Keriang Bandong, Tradisi Masyarakat Pontianak Sambut Lailatul Qadar

Pontianak, Kalbar - Malam Lailatul Qadar hanya terjadi pada Ramadan dan sangat didambakan umat Islam. Malam seribu bulan ini dimaknai sebagai malam yang penuh rahmat dan ampunan dari Allah SWT. Sebab jika beribadah pada malam tersebut, pahalanya lebih baik dari seribu bulan.

Nah, tepat pada malam Lailatul Qadar ini masyarakat Pontianak, khususnya masyarakat Sungai Jawi memiliki tradisi unik yang masih dipertahankan hingga kini. Tradisi ini dikenal dengan ’Keriang Bandong’. Dalam tradisi ini, warga memasang ribuan lampu-lampu berbahan bakar minyak tanah dengan sumbu diatas wadah berupa batang bambu.

Lampu minyak tanah inilah yang disebut dengan Keriang Bandong. Kata ’Keriang Bandong’ diambil dari sejenis hewan serangga yang menyukai cahaya. Sedangkan kata ’bandong’ diambil dari kata berbondong-bondong karena kebiasaan keriang yang selalu datang berbondong-bondong mendatangi pusat cahaya.

Keriang Bandong ini dipasang di sepanjang Sungai Jawi sejak malam selikuran atau malam ke-21 bulan Ramadan hingga malam ke 29 Ramadan.

Jumlah Keriang Bandong yang dipasang tidak sedikit, bisa mencapai ratusan hingga ribuan lampu.
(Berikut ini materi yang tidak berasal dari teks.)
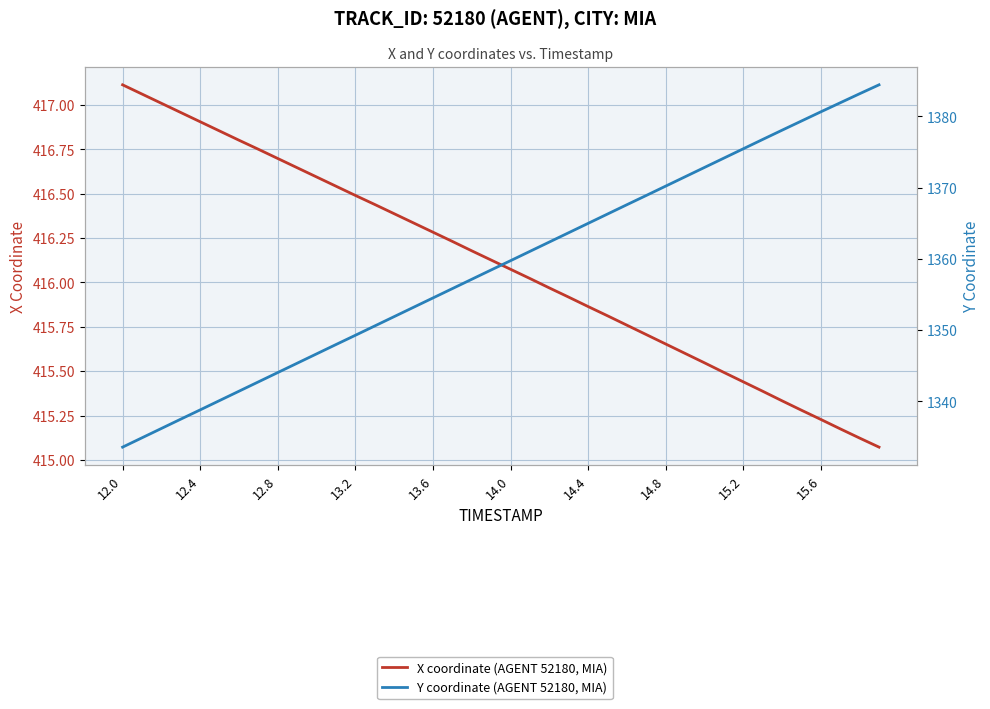

What is the difference between the maximum and second lowest values in the X coordinate (AGENT 52180, MIA) series?

2.0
Cahaya-cahaya lampu minyak tanah ini menjadi semarak di saat warga muslim menanti berkah di malam ganjil di bulan Ramadan ini.

Keindahan kelap-kelip lampu ini disambut sukacita anak-anak untuk bermain dan berkumpul. Mereka memandang cahaya Keriang Bandong ini dengan kesan takjub. Bahkan untuk lebih seru, mereka bermain meriam karbit yang disulut api, hingga menghasilkan dentuman suara.
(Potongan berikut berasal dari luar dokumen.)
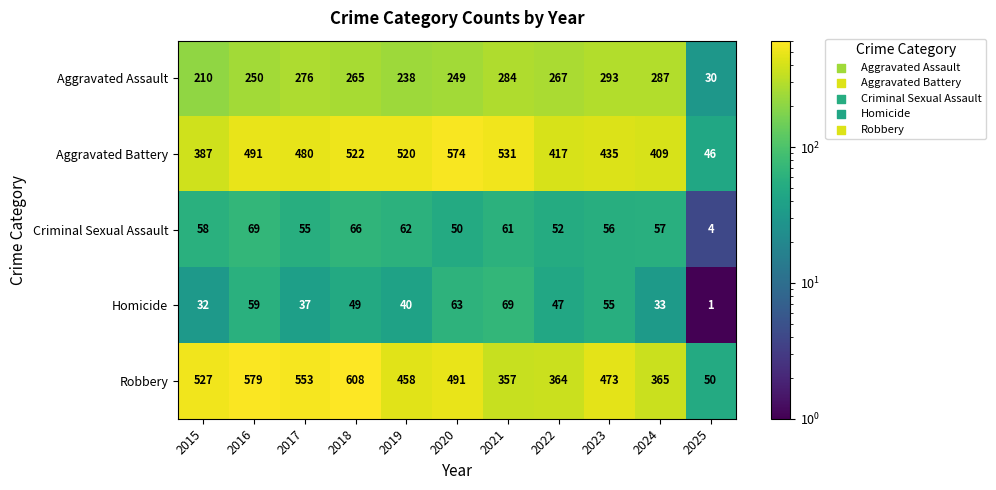

Count the number of data series in this chart.

5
Agar lebih indah dan semarak, tak hanya lampu-lampu Keriang Bandong, warga juga memasang beragam rupa jenis tanglong. Tanglong bisa berbentuk pesawat hingga jenis hewan-hewan yang disukai sehingga menarik perhatian anak-anak.

Berbeda dengan lampu Keriang Bandong, tanglong dibuat lebih rumit karena menggunakan kertas minyak beraneka warna dan didesain yang lebih menarik dengan diterangi cahaya dari lilin. Tidak sedikit anak-anak ini berebutan mengambil tanglong-tanglong untuk dimainkan di rumah.

Kemeriahan semakin kentara dengan lantunan irama musik tanjidor. Begitu juga beragam kuliner khas tak luput disajikan dari bingke berendam hingga kuliner tradisional lainnya.

Namun sayangnya, tradisi Keriang Bandong ini semakin ditinggalkan. Pasalnya warga memilih lampu seri yang praktis seperti lampu kerlap-kerlip yang berwarna warni untuk dipasang di perkarangan rumah. Pergeseran ini bukan tanpa alasan karena harga minyak tanah juga semakin mahal dan bahan untuk membuat keriang bandong semakin sulit dicari.

Selain itu, kurangnya perhatian pemerintah kota Pontianak untuk mengelar tradisi Keriang Bandong ini menyebabkan budaya memasang Keriang Bandong di malam lailatul qadar ini jarang ditemui. Hanya sedikit kelompok warga yang tetap mempertahankan tradisi Keriang Bandong ini. Tak heran, tradisi Keriang Bandong ini sempat vakum beberapa tahun.

"Tradisi Keriang Bandong adalah satu kegiatan, satu budaya Pontianak yang telah lama hilang, yang semestinya harus diangkat karena akar budaya ini bukan pemerintah tapi dari masyarakat, karena budaya ini adalah budaya lintas suku, lintas agama dan lintas bangsa. Inilah yang bisa membangun kota Pontianak yang menjadi kota yang lebih aman. Selain itu tradisi Keriang Bandong ini juga sarat religius untuk meningkatkan silahturahmi antar sesama umat Islam dan umat lainnya,” kata tokoh Masyarakat Melayu Pontianak, Firman Muntaco.